I might be slow but I ain’t stupid. From the bag I lifted the same as before, but with an extra cookie this time — three heavenly Magdalenas — leaving more than enough for everyone to have a third round. Again I ate my cracker first — Finish your peas before dessert! — followed by the cookies:
One-mmmm! Two-oooo! Three-eeeee!
“I forgot to tell you,” Mamede quipped. “We don’t serve any coffee for breakfast out here. Do you want to go back?”
Hee hee hee.
While I chuckled at his little joke, just hearing the word coffee made my scalp start to itch. Of all the drugs out there and the many ways to take them — swallowed, inhaled, injected, patched, or poked (where the sun don’t shine) — caffeine in hot coffee is my only addiction. But how I am addicted! I wanted some coffee so badly right then. And along with those cookies — Heaven!
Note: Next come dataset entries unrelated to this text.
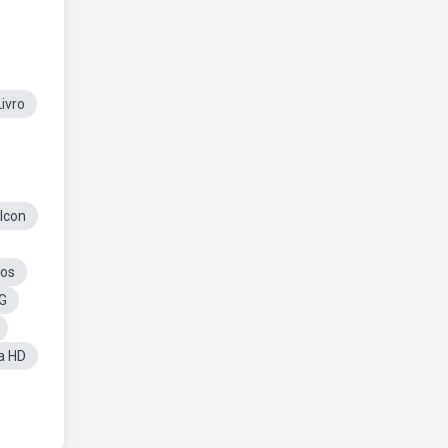
ivro
Icon
ros
G
a HD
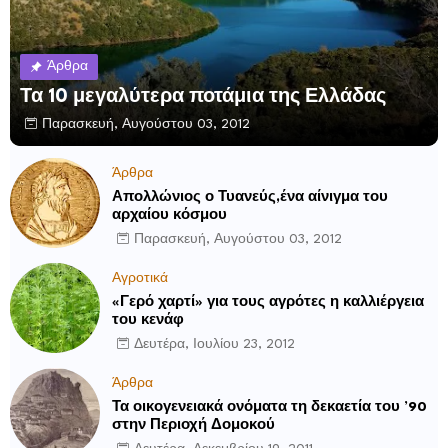
Άρθρα
Τα 10 μεγαλύτερα ποτάμια της Ελλάδας
Παρασκευή, Αυγούστου 03, 2012
Άρθρα
Απολλώνιος ο Τυανεύς,ένα αίνιγμα του
αρχαίου κόσμου
Παρασκευή, Αυγούστου 03, 2012
Αγροτικά
«Γερό χαρτί» για τους αγρότες η καλλιέργεια
του κενάφ
Δευτέρα, Ιουλίου 23, 2012
Άρθρα
Τα οικογενειακά ονόματα τη δεκαετία του ’90
στην Περιοχή Δομοκού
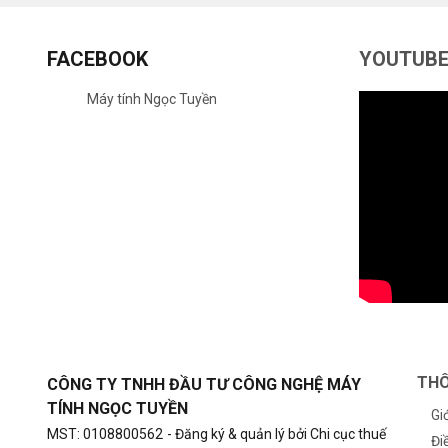
FACEBOOK
YOUTUB
Máy tính Ngọc Tuyền
THÔ
CÔNG TY TNHH ĐẦU TƯ CÔNG NGHỆ MÁY
TÍNH NGỌC TUYỀN
Gi
MST: 0108800562
- Đăng ký & quản lý bởi Chi cục thuế
Đi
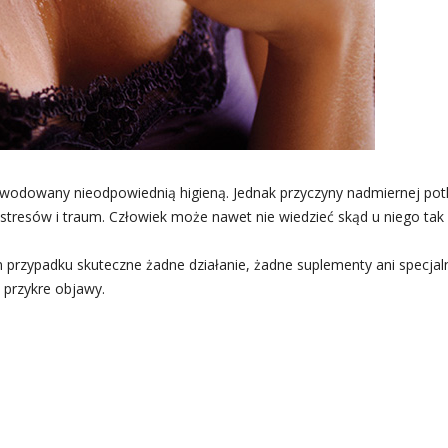
wodowany nieodpowiednią higieną. Jednak przyczyny nadmiernej potl
tresów i traum. Człowiek może nawet nie wiedzieć skąd u niego tak 
m przypadku skuteczne żadne działanie, żadne suplementy ani specjaln
ą przykre objawy.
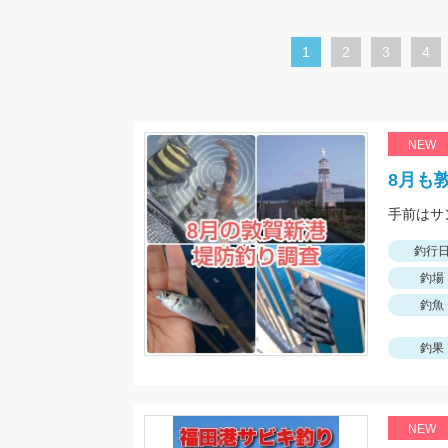
カ
1
ペ
2
ペ
3
ペ
4
レ
ー
ー
ー
ン
ジ
ジ
ジ
ト
NEW
ペ
8月も
ー
手前はサ
ジ
釣行
釣場
釣魚
釣果
NEW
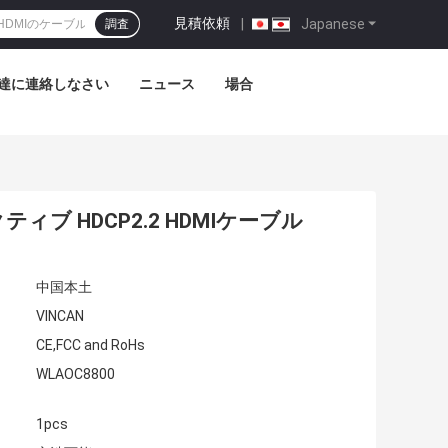
見積依頼
|
Japanese
調査
達に連絡しなさい
ニュース
場合
ティブ HDCP2.2 HDMIケーブル
中国本土
VINCAN
CE,FCC and RoHs
WLAOC8800
1pcs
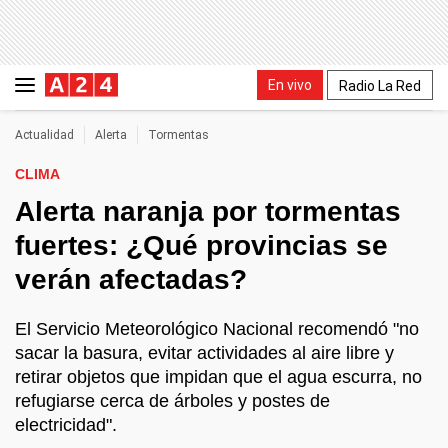
En vivo
Radio La Red
Actualidad
Alerta
Tormentas
CLIMA
Alerta naranja por tormentas
fuertes: ¿Qué provincias se
verán afectadas?
El Servicio Meteorológico Nacional recomendó "no
sacar la basura, evitar actividades al aire libre y
retirar objetos que impidan que el agua escurra, no
refugiarse cerca de árboles y postes de
electricidad".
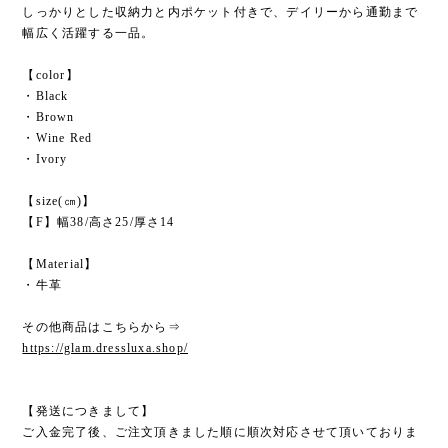
しっかりとした収納力と内ポケット付きで、デイリーから通勤まで
幅広く活躍する一品。
【color】
・Black
・Brown
・Wine Red
・Ivory
【size(㎝)】
【F】幅38/高さ25/厚さ14
【Material】
・牛革
その他商品はこちらから⇒
https://glam.dressluxa.shop/
【発送につきまして】
ご入金完了後、ご注文頂きました順に順次対応させて頂いておりま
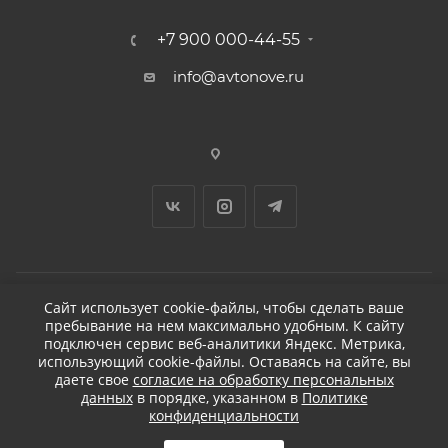
+7 900 000-44-55
info@avtonove.ru
Сайт использует cookie-файлы, чтобы сделать ваше
пребывание на нем максимально удобным. К cайту
2026 © ДЕТЕЙЛИНГ-МАРКЕТ АВТОНОВЬЕ
подключен сервис веб-аналитики Яндекс. Метрика,
использующий cookie-файлы. Оставаясь на сайте, вы
даете свое
согласие на обработку персональных
данных
в порядке, указанном в
Политике
конфиденциальности
Разработано в KAPUSTA LAB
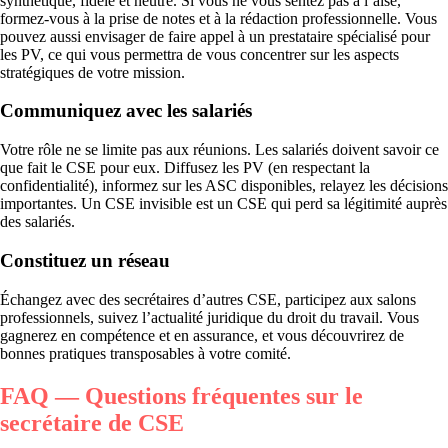
synthétique, fidèle et neutre. Si vous ne vous sentez pas à l’aise,
formez-vous à la prise de notes et à la rédaction professionnelle. Vous
pouvez aussi envisager de faire appel à un prestataire spécialisé pour
les PV, ce qui vous permettra de vous concentrer sur les aspects
stratégiques de votre mission.
Communiquez avec les salariés
Votre rôle ne se limite pas aux réunions. Les salariés doivent savoir ce
que fait le CSE pour eux. Diffusez les PV (en respectant la
confidentialité), informez sur les ASC disponibles, relayez les décisions
importantes. Un CSE invisible est un CSE qui perd sa légitimité auprès
des salariés.
Constituez un réseau
Échangez avec des secrétaires d’autres CSE, participez aux salons
professionnels, suivez l’actualité juridique du droit du travail. Vous
gagnerez en compétence et en assurance, et vous découvrirez de
bonnes pratiques transposables à votre comité.
FAQ — Questions fréquentes sur le
secrétaire de CSE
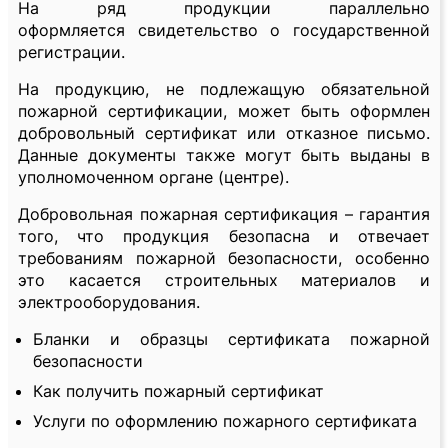
На ряд продукции параллельно
оформляется свидетельство о государственной
регистрации.
На продукцию, не подлежащую обязательной
пожарной сертификации, может быть оформлен
добровольный сертификат или отказное письмо.
Данные документы также могут быть выданы в
уполномоченном органе (центре).
Добровольная пожарная сертификация – гарантия
того, что продукция безопасна и отвечает
требованиям пожарной безопасности, особенно
это касается строительных материалов и
электрооборудования.
Бланки и образцы сертификата пожарной
безопасности
Как получить пожарный сертификат
Услуги по оформлению пожарного сертификата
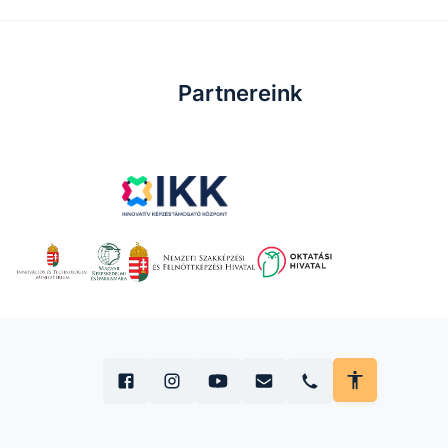
Partnereink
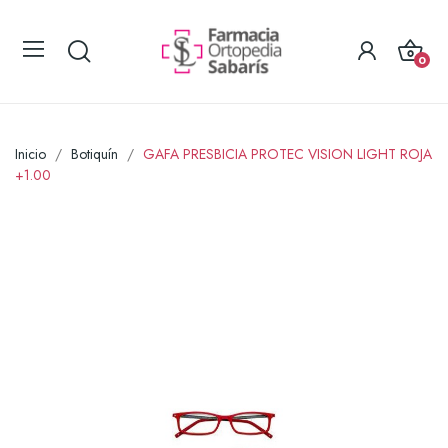
0
Inicio
Botiquín
GAFA PRESBICIA PROTEC VISION LIGHT ROJA
+1.00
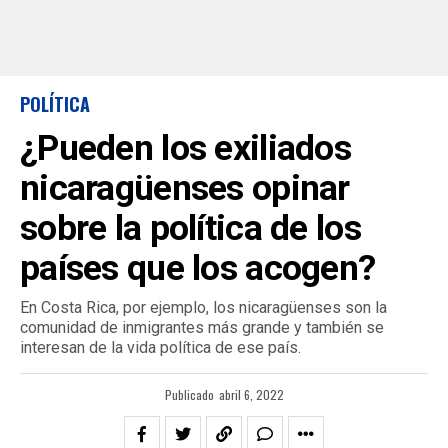
POLÍTICA
¿Pueden los exiliados
nicaragüenses opinar
sobre la política de los
países que los acogen?
En Costa Rica, por ejemplo, los nicaragüenses son la
comunidad de inmigrantes más grande y también se
interesan de la vida política de ese país.
Publicado
abril 6, 2022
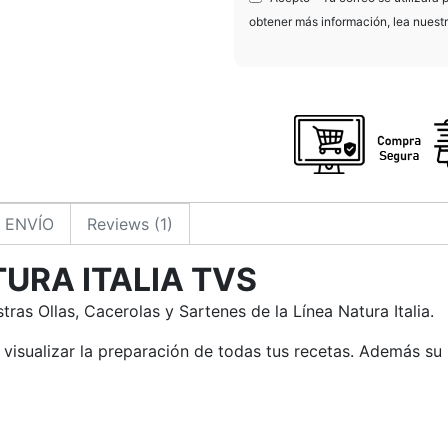
obtener más información, lea nuest
ENVÍO
Reviews (1)
TURA ITALIA TVS
ras Ollas, Cacerolas y Sartenes de la Línea Natura Italia.
 visualizar la preparación de todas tus recetas. Además su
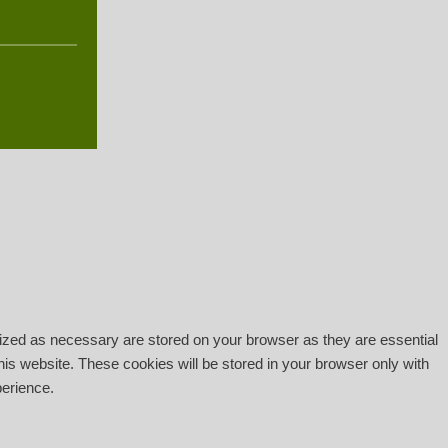
rized as necessary are stored on your browser as they are essential
his website. These cookies will be stored in your browser only with
perience.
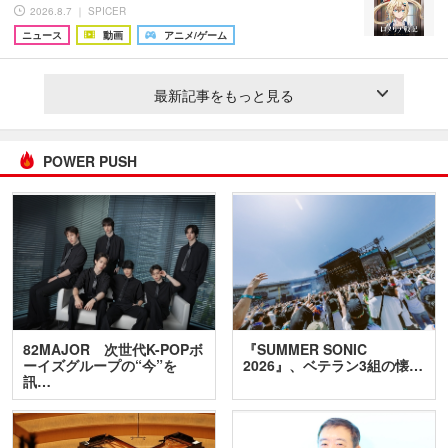
2026.8.7 ｜ SPICER
ニュース
動画
アニメ/ゲーム
最新記事をもっと見る
POWER PUSH
82MAJOR 次世代K-POPボ
『SUMMER SONIC
ーイズグループの“今”を
2026』、ベテラン3組の懐…
訊…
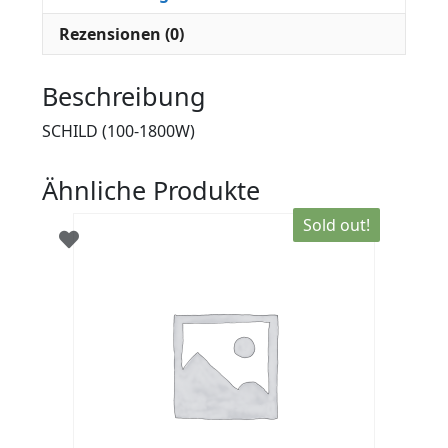
Rezensionen (0)
Beschreibung
SCHILD (100-1800W)
Ähnliche Produkte
Sold out!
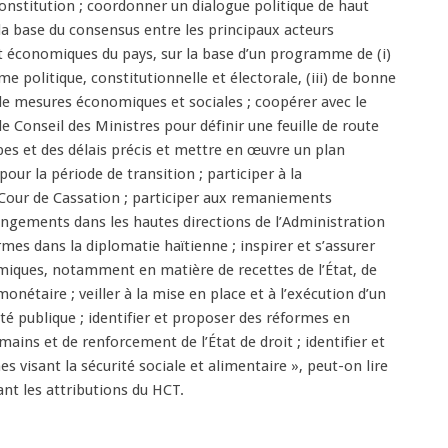
Constitution ; coordonner un dialogue politique de haut
 la base du consensus entre les principaux acteurs
et économiques du pays, sur la base d’un programme de (i)
rme politique, constitutionnelle et électorale, (iii) de bonne
de mesures économiques et sociales ; coopérer avec le
e Conseil des Ministres pour définir une feuille de route
s et des délais précis et mettre en œuvre un plan
pour la période de transition ; participer à la
 Cour de Cassation ; participer aux remaniements
angements dans les hautes directions de l’Administration
mes dans la diplomatie haïtienne ; inspirer et s’assurer
iques, notamment en matière de recettes de l’État, de
 monétaire ; veiller à la mise en place et à l’exécution d’un
ité publique ; identifier et proposer des réformes en
ains et de renforcement de l’État de droit ; identifier et
 visant la sécurité sociale et alimentaire », peut-on lire
ant les attributions du HCT.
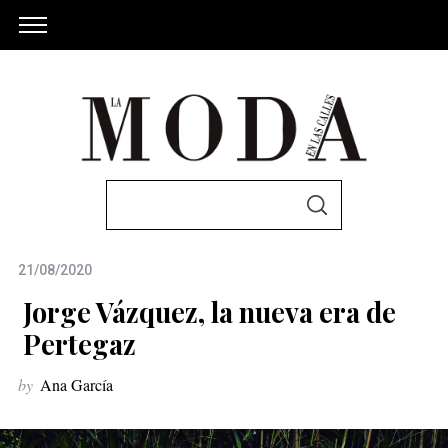
S
S
e
E
A
a
R
C
21/08/2020
r
H
c
Jorge Vázquez, la nueva era de
h
Pertegaz
f
by
Ana García
o
r
:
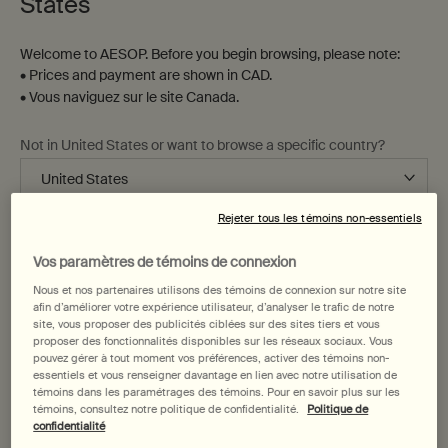
States
Nouveauté
Welcome to AESOP. Before you begin browsing, please note:
• Prices and payment are shown in CAD.
• Vous naviguez sur le site Canada.
Not in United States or want to browse a specific country?
Rejeter tous les témoins non-essentiels
Changer de région ou de pays
Trio de Parfums Quintessentiel
Arrivée
Vos paramètres de témoins de connexion
Nous et nos partenaires utilisons des témoins de connexion sur notre site
Un quatuor pratique pour les
afin d’améliorer votre expérience utilisateur, d’analyser le trafic de notre
explorateurs passionnés
site, vous proposer des publicités ciblées sur des sites tiers et vous
proposer des fonctionnalités disponibles sur les réseaux sociaux. Vous
Une taille disponible
Une taille disponible
pouvez gérer à tout moment vos préférences, activer des témoins non-
30 mL
Kit
essentiels et vous renseigner davantage en lien avec notre utilisation de
témoins dans les paramétrages des témoins. Pour en savoir plus sur les
137,00 $
57,00 $
témoins, consultez notre politique de confidentialité.
Politique de
confidentialité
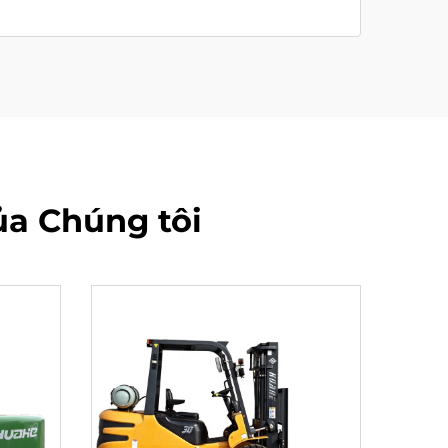
a Chúng tôi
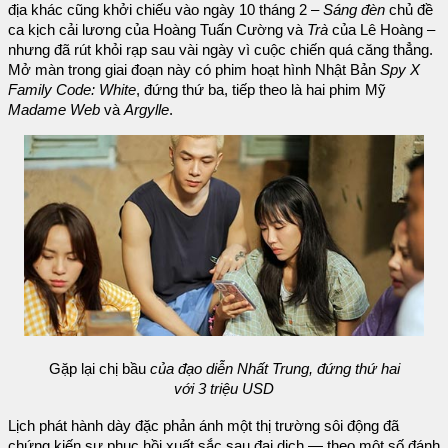
địa khác cũng khởi chiếu vào ngày 10 tháng 2 –
Sáng đèn
chủ đề
ca kịch cải lương của Hoàng Tuấn Cường và
Trà
của Lê Hoàng –
nhưng đã rút khỏi rạp sau vài ngày vì cuộc chiến quá căng thẳng.
Mở màn trong giai đoạn này có phim hoạt hình Nhật Bản
Spy X
Family Code: White
, đứng thứ ba, tiếp theo là hai phim Mỹ
Madame Web
và
Argylle
.
Gặp lại chị bầu
của đạo diễn Nhất Trung, đứng thứ hai
với 3 triệu USD
Lịch phát hành dày đặc phản ánh một thị trường sôi động đã
chứng kiến sự phục hồi xuất sắc sau đại dịch — theo một số đánh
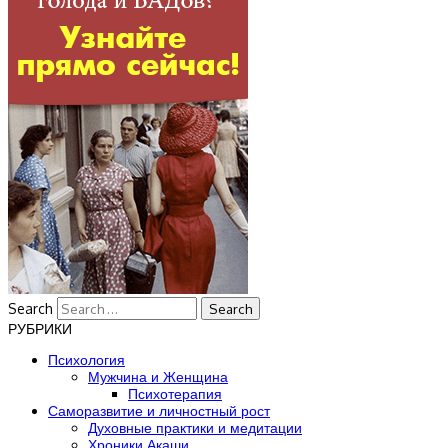
Search
РУБРИКИ
Психология
Мужчина и Женщина
Психотерапия
Саморазвитие и личностный рост
Духовные практики и медитации
Хроники Акаши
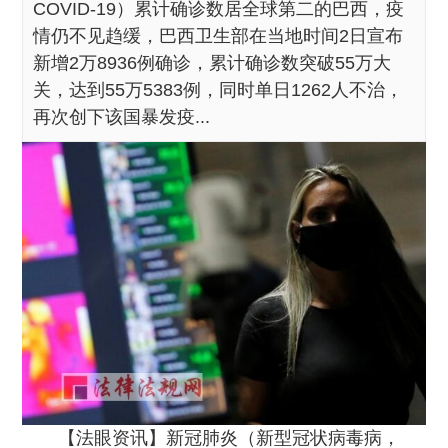
COVID-19）累计确诊数居全球第二的巴西，疫
情仍不见趋缓，巴西卫生部在当地时间2日宣布
新增2万8936例确诊，累计确诊数突破55万大
关，达到55万5383例，同时单日1262人不治，
再次创下该国暴发疫...
【法眼资讯】新冠肺炎（新型冠状病毒病，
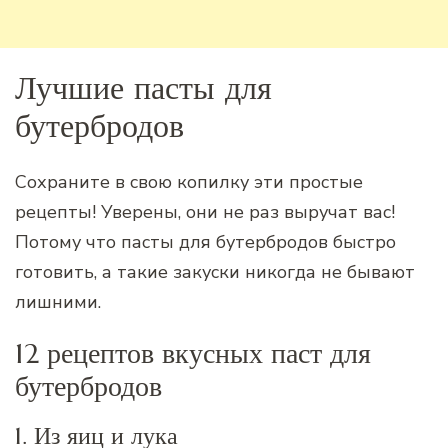
Лучшие пасты для
бутербродов
Сохраните в свою копилку эти простые
рецепты! Уверены, они не раз выручат вас!
Потому что пасты для бутербродов быстро
готовить, а такие закуски никогда не бывают
лишними.
12 рецептов вкусных паст для
бутербродов
1. Из яиц и лука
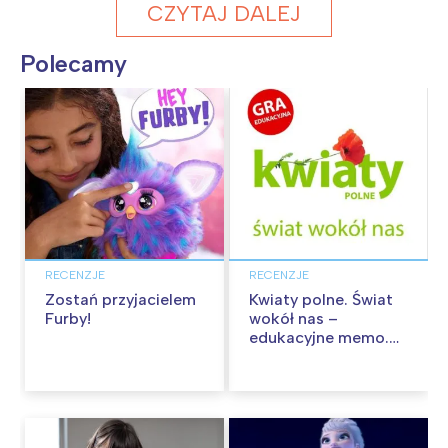
CZYTAJ DALEJ
Polecamy
RECENZJE
RECENZJE
Zostań przyjacielem
Kwiaty polne. Świat
Furby!
wokół nas –
edukacyjne memo.
Recenzja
Instantly I was transported to my favorite Northside café, the aroma of fresh-pulled espresso filling the air, a steaming triple latte standing on my table, a full bag of those cookies sitting right beside it — all of them for little old me.
I must have moaned again.
“What?” Mamede asked, bringing me back to reality.
“Oh—ah—nothing, Mamede. I was just thinking how good the coffee will taste when we get back home.”
“Yes—yes it will.”
I was just about to reach for my last round of cookies when João jumped up and jabbed his mitt into the bag, grabbing all of the cookies but one.
WHAT? ONE COOKIE! ONE COOKIE! YOU LEFT ONE COOKIE!
In almost every culture it is considered bad manners to take the last piece of something good to eat. Do it in Spain and they say you will never marry. While I don’t know what happens in Brazil, I wasn’t about to find out. So I stood there fuming, glancing sideways at João on the hatch, his fist barely able to hold those little drops of gold. And he hadn’t eaten a single bolacha.